Julian Zelizer: Obviously, and I teach at a private University, but one answer is always before us. It's the support for public Universities. We have a very extensive public University system, states throughout the country have many different levels of educational institutions from big Universities to community colleges, which are really an essential part, I think, of education for many Americans, and the more that they have been hurt over the past decade, they are struggling to maintain funds.
They are struggling to maintain facilities, and this is a place, I think, frankly, all levels of government should be investing, because that's a great option. Whatever the Biden administration can or can't do about a private University, that's about public funding and that should be a priority so that whatever's going on with private Universities, now, that option is always available, low-cost, quality education to Americans in every state. I think there's a lot of support for that community colleges are great example of where I think there's a lot of public interest and more funding and more support because that's a pathway not just education, but frankly, to economic opportunity.
Melissa Harris-Perry: It probably is much too early to tell. When do you think we will be able to tell what the story of the Biden administration relative to this policy is? Is this something that we will have a sense of its success or failure primarily in the midterm election results? Or is it a much longer historical trajectory for us?
Julian Zelizer: The historian's answer is always both. I do think you start to get a gauge with both the midterm and frankly, the next presidential election, where you'll start to see, and we will start to understand what issues are playing out in a way that are politically problematic for the administration and the Democratic Party.
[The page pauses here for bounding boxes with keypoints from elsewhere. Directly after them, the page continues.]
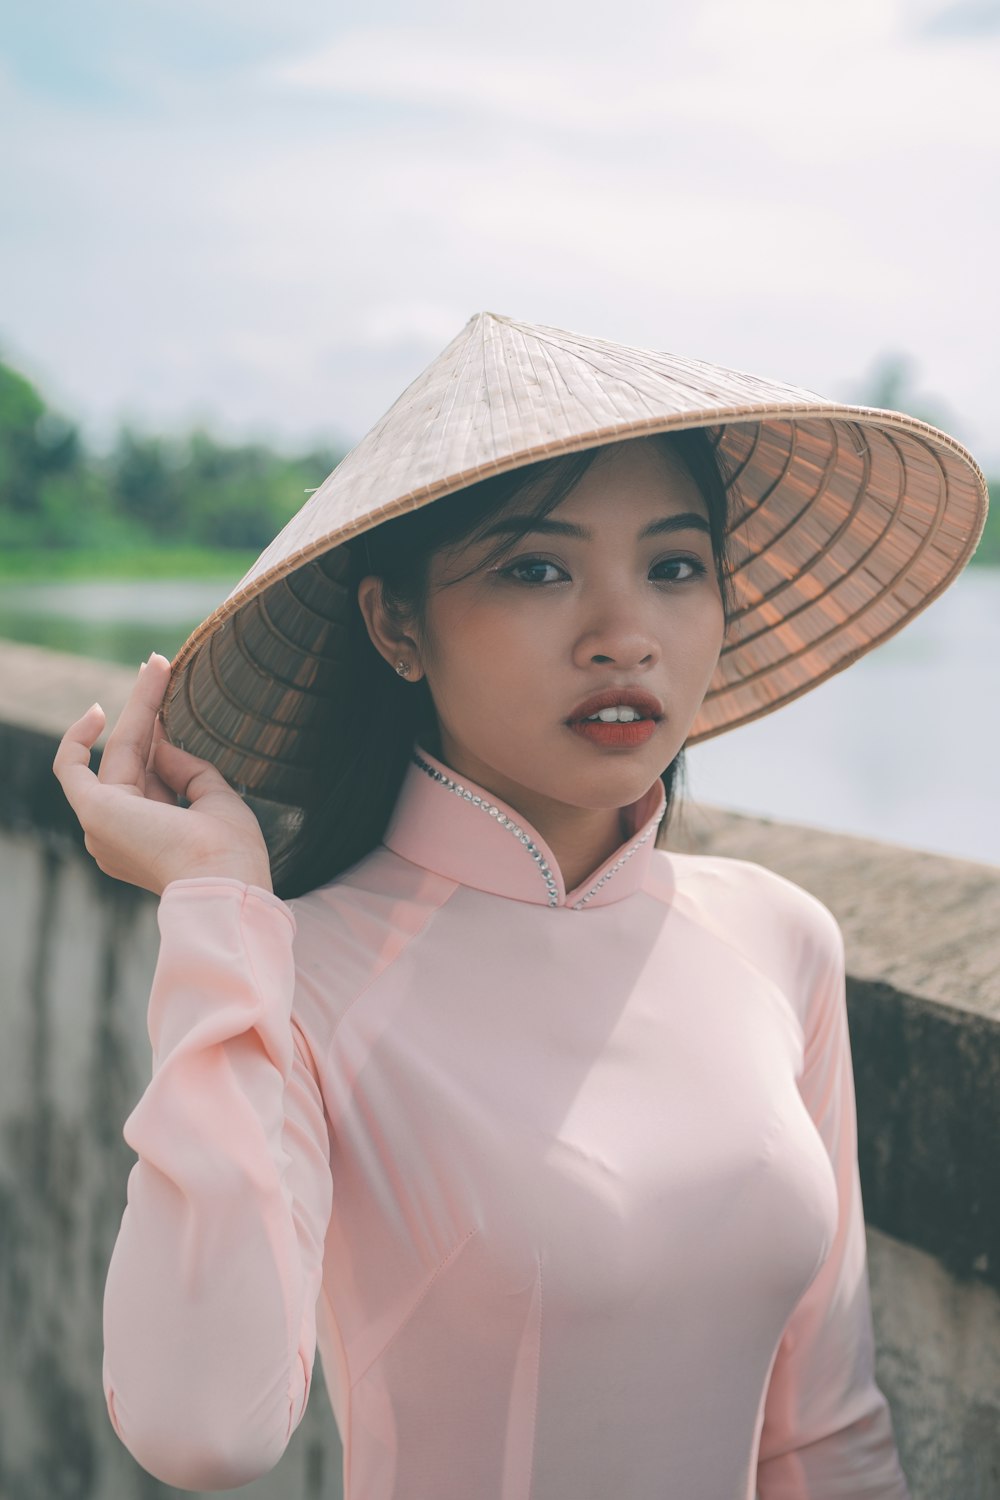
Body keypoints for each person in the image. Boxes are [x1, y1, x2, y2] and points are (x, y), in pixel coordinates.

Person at [53, 312, 987, 1499]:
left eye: (674, 565)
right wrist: (215, 907)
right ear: (398, 622)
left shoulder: (775, 939)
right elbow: (203, 1431)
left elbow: (825, 1438)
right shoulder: (297, 982)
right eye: (535, 568)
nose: (624, 636)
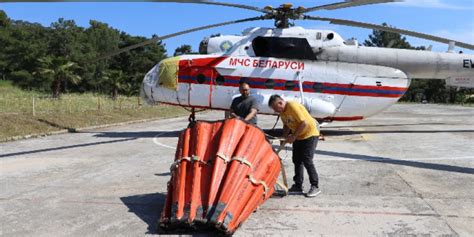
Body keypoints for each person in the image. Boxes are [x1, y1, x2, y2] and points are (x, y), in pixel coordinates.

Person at [268, 94, 321, 198]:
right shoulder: (282, 112)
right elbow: (287, 125)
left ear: (280, 103)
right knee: (297, 160)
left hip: (310, 134)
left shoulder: (292, 105)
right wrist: (284, 137)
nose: (275, 111)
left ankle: (315, 186)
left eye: (275, 108)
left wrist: (294, 136)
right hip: (299, 136)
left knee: (307, 160)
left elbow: (304, 123)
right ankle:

Well, there are areas where Republicans are basically running into a wall as they try to attack the administration. I do believe, in the next couple of years, you get to see a little bit of where the politics is moving and where something like student debt relief fits into that story. As we see, for example, with the Affordable Care Act, it took many years before Americans became familiar with the policy and comfortable with the policy and then the politics shifted very much. The Affordable Care Act is not simply something Republicans call for repealing anymore, very popular in many parts of the state, and we see this over and over in American history. Social security, it's created in 1935.
It's not really until the 1950s that you start to see Americans in Republican and Democratic districts telling their legislators back off of this program because we like it. I think both are really the answer and the administration would like the answers obviously sooner rather than later
Melissa Harris-Perry: Julian Zelizer is professor of history and public affairs at Princeton University. Thanks so much for joining us today.
Julian Zelizer: Thanks for having me.